(PROBLEM STATEMENT) Your answer must be the full listing below, repeated exactly, with no pictures in it.

(SOURCE MATERIAL)
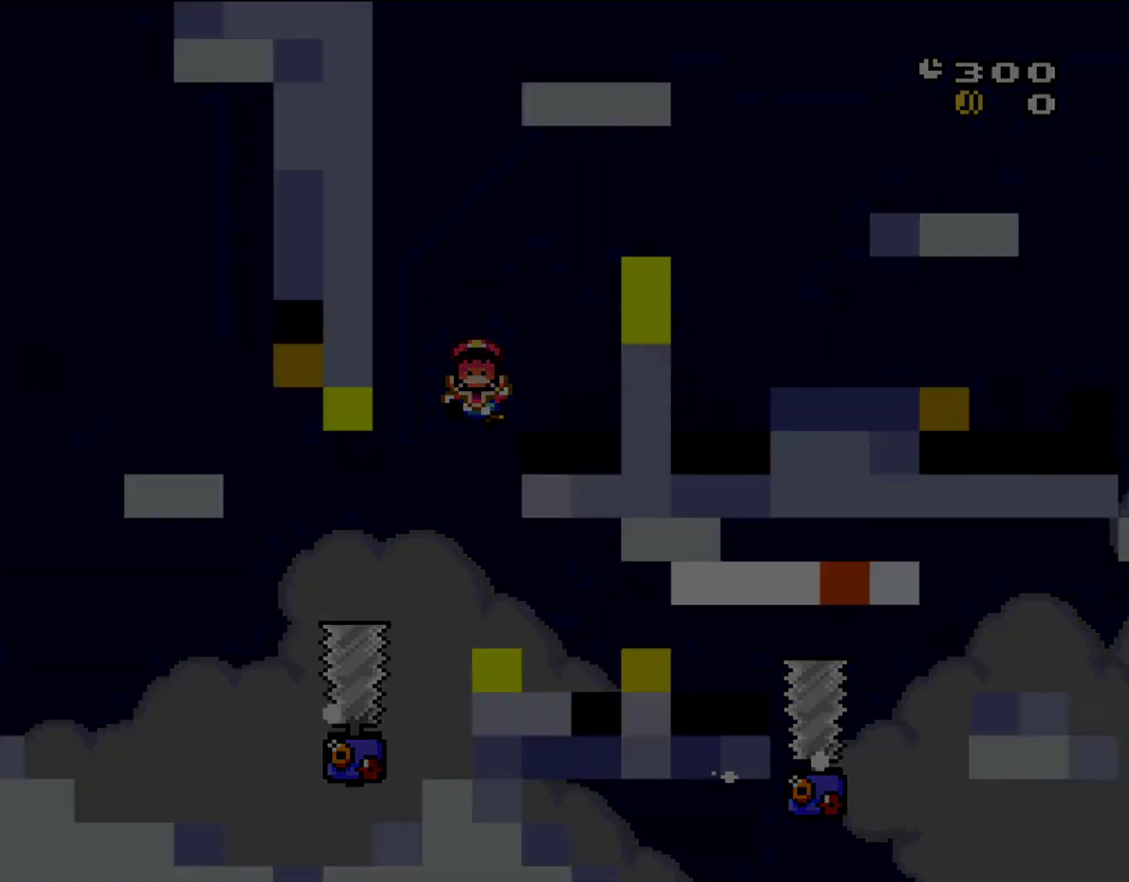
{"dt_ms": 500, "buttons": [], "events": [[117, "A", "up"]]}
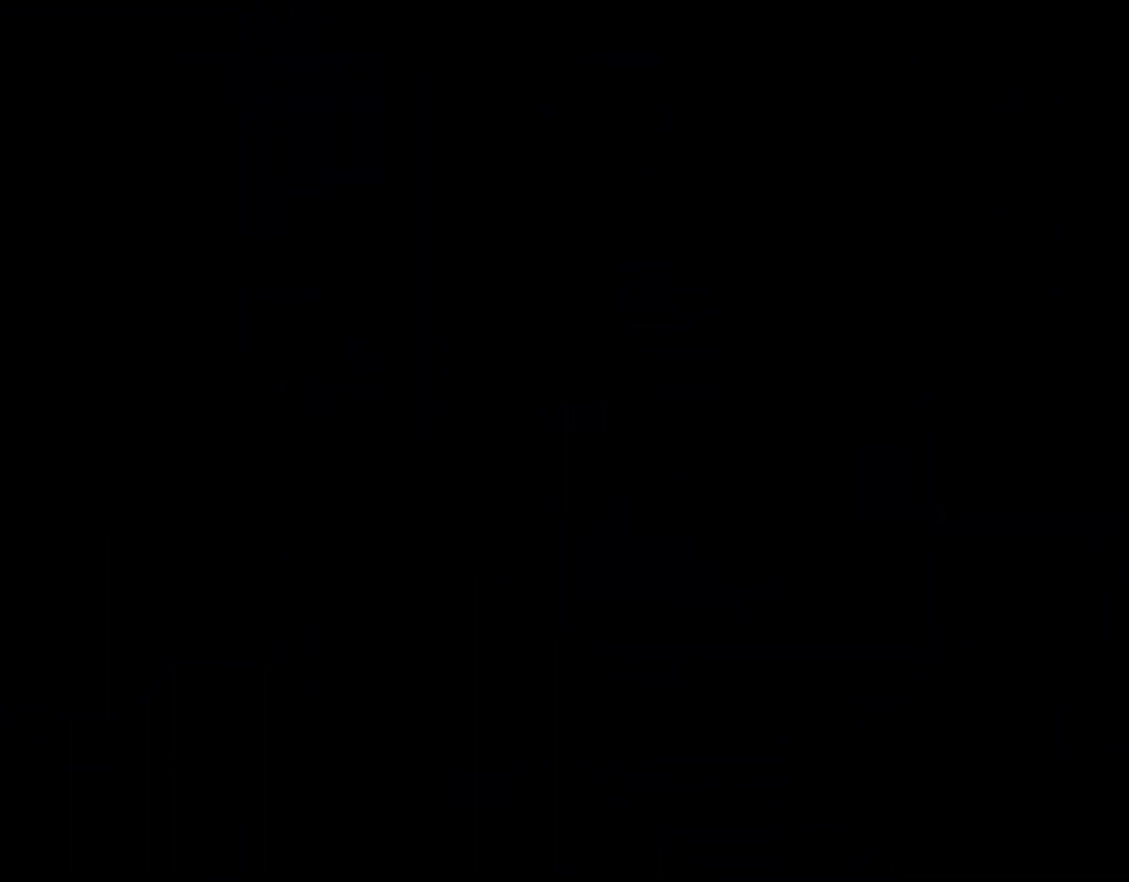
{"dt_ms": 500, "buttons": ["X", "DPAD_RIGHT"], "events": [[317, "Y", "down"], [333, "DPAD_RIGHT", "down"], [333, "X", "down"], [333, "Y", "up"]]}
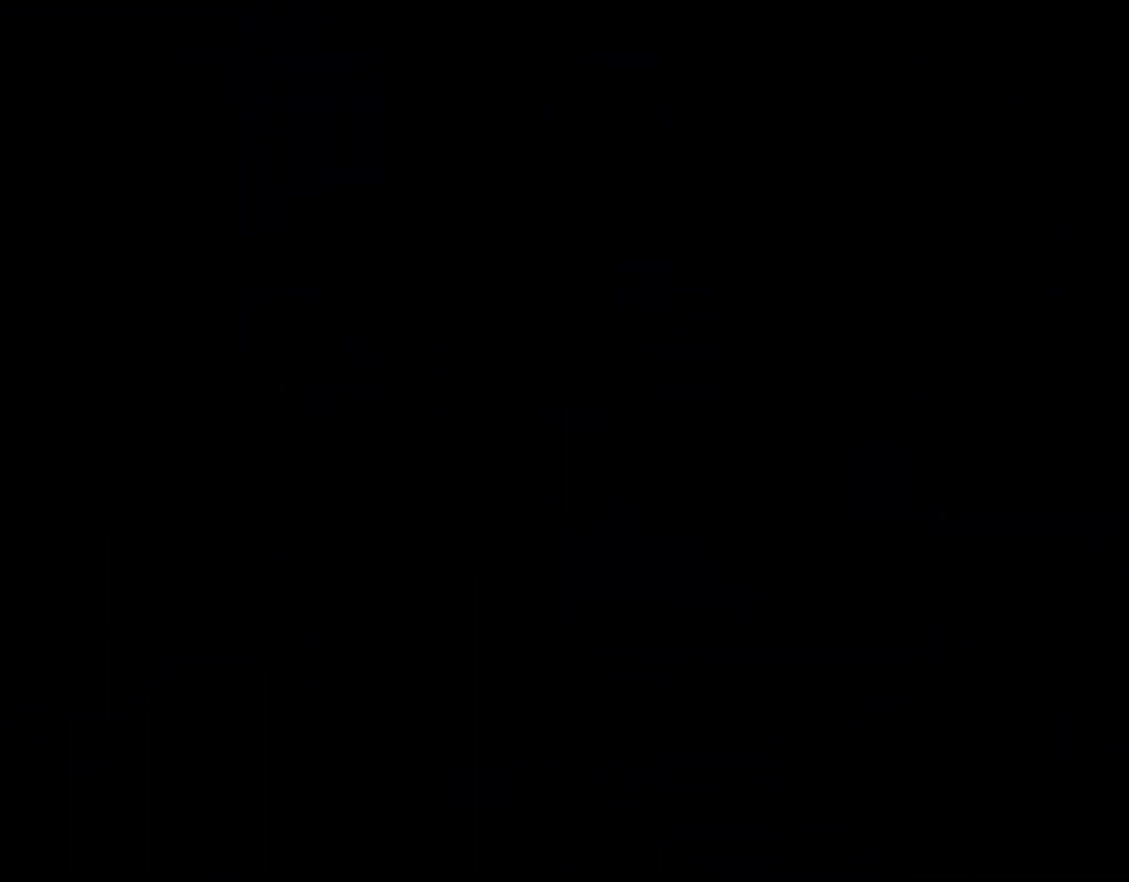
{"dt_ms": 500, "buttons": ["X", "DPAD_RIGHT"], "events": []}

(RESPONSE TO THE EXERCISE)
{"dt_ms": 500, "buttons": [], "events": [[117, "A", "up"]]}
{"dt_ms": 500, "buttons": ["X", "DPAD_RIGHT"], "events": [[317, "Y", "down"], [333, "DPAD_RIGHT", "down"], [333, "X", "down"], [333, "Y", "up"]]}
{"dt_ms": 500, "buttons": ["X", "DPAD_RIGHT"], "events": []}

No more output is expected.